1. In a multiphase vacuum capacitor switch having a supporting base; a plurality of vacuum interrupters each of which has a pair of separable contacts one of which is stationary and the other of which is movable into and out of engagement with said stationary contact; a grounding contact associated with each vacuum interrupter, said grounding contact being supported by its associated vacuum interrupter and in electrical conducting relationship with the movable contact of the vacuum interrupter; a grounded contact rod for each of said vacuum interrupters, said grounded contact rods being carried by said supporting base in position to engage with an associated grounding contact; operating means connected to said grounding contact rods for effecting the simultaneous movement of said grounding contact rods; and, a single actuator connected to said operating means for effecting operation of said operating means.

2. In a multiphase vacuum capacitor switch having a supporting base; a plurality of vacuum interrupters carried by said supporting base in vertical parallel array, said interrupters each having a pair of separable contacts, one of which is stationary, and the other of which is axially movable into and out of engagement with the associated stationary contact; a plurality of grounding switches carried by said supporting base, said grounding switches each having a contact carried by an associated vacuum interrupter externally thereof, said contact having an electrical conducting connection with the movable contact of its associated vacuum interrupters, said grounding switches each also having a movable grounded contact rod carried by said supporting base for movement into and out of engagement with the associated contact carried exteriorly of the vacuum interrupter; a rack formed on each grounded contact rod; a gear rotatably carried by said supporting base for each grounded contact rod, said gears being disposed in meshed engagement with an associated grounded contact rod rack; drive means interconnecting all of said gears in a manner that rotation of one of said gears will effect rotation of all of said gears simultaneously; and, actuating lever means connected to one of said gears to effect its rotation for engaging or disengaging said grounded contact rOds with the associated contacts carried by said vacuum interrupters exteriorly thereof.

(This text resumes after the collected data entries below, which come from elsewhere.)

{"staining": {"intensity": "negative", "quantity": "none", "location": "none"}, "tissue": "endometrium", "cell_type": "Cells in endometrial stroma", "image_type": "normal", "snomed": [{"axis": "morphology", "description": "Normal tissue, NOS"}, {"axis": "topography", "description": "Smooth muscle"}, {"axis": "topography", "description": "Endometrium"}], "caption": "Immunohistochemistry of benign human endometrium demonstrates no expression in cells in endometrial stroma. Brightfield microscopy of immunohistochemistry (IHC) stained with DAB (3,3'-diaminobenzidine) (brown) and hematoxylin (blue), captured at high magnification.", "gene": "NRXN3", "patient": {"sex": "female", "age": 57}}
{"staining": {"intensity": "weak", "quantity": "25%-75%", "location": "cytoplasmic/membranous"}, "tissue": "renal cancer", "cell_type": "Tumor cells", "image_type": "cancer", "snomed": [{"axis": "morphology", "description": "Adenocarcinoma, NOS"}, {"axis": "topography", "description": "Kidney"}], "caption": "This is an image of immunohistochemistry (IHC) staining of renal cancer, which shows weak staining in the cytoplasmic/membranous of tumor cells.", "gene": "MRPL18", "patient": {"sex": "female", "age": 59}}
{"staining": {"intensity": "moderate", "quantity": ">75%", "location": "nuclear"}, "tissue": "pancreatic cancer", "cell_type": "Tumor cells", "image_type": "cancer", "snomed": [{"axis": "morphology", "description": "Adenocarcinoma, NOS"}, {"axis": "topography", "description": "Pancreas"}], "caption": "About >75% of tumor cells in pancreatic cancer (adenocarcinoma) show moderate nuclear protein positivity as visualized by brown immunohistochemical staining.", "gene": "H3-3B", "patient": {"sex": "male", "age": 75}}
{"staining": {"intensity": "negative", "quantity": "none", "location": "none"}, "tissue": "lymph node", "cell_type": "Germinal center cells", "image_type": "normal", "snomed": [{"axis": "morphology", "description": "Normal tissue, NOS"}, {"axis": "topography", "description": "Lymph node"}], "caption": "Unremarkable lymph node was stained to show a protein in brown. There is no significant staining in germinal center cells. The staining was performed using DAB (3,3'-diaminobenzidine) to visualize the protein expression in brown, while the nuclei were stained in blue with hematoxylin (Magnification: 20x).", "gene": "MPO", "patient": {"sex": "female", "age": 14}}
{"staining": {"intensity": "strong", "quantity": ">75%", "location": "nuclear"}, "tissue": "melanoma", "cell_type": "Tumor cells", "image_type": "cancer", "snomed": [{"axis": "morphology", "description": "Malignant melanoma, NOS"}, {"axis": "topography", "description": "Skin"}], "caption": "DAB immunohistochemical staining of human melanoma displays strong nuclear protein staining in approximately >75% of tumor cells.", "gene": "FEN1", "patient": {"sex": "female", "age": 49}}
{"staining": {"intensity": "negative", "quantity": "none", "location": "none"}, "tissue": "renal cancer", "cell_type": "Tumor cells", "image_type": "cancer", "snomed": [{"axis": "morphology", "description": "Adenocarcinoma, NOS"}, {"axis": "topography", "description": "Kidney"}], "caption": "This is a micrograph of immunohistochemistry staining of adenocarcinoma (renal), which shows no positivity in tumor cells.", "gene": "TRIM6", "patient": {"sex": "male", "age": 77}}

3. In a multiphase vacuum capacitor switch comprising: a grounded supporting base; multiple spaced apart insulators mounted on said supporting base; a vacuum interrupter mounted on each of said insulators; a stationary contact and a movable contact supported within each of said vacuum interrupters for make-and-break engagement; a first terminal for each of said vacuum interrupters, said first terminals being secured to the upper free end of an associated vacuum interrupter in electrical connection with an associated stationary contact; a second terminal for each of said vacuum interrupters, said second terminals being secured to the lower end of said associated vacuum interrupters in electrical connection with an associated movable contact; a grounding switch for each vacuum interrupter carried by said supporting base in operative association therewith, each of said grounding switches includes a resilient grounding contact and a grounded contact rod that is engageable with said grounding contact, said grounding contact being mounted on said second terminal in electrical relationship therewith and in position to receive said contact rod, said contact rod is supported to said supporting base for axial movement into and out of engagement with said grounding contact; means for operating said grounding switches including a rack formed on each of said contact rods and a gear rotatably supported by said supporting base and in engagement with an associated rack; and, a single means for effecting the rotation of said gears for moving said contact rods simultaneously into and out of engagement with their associated grounding contacts.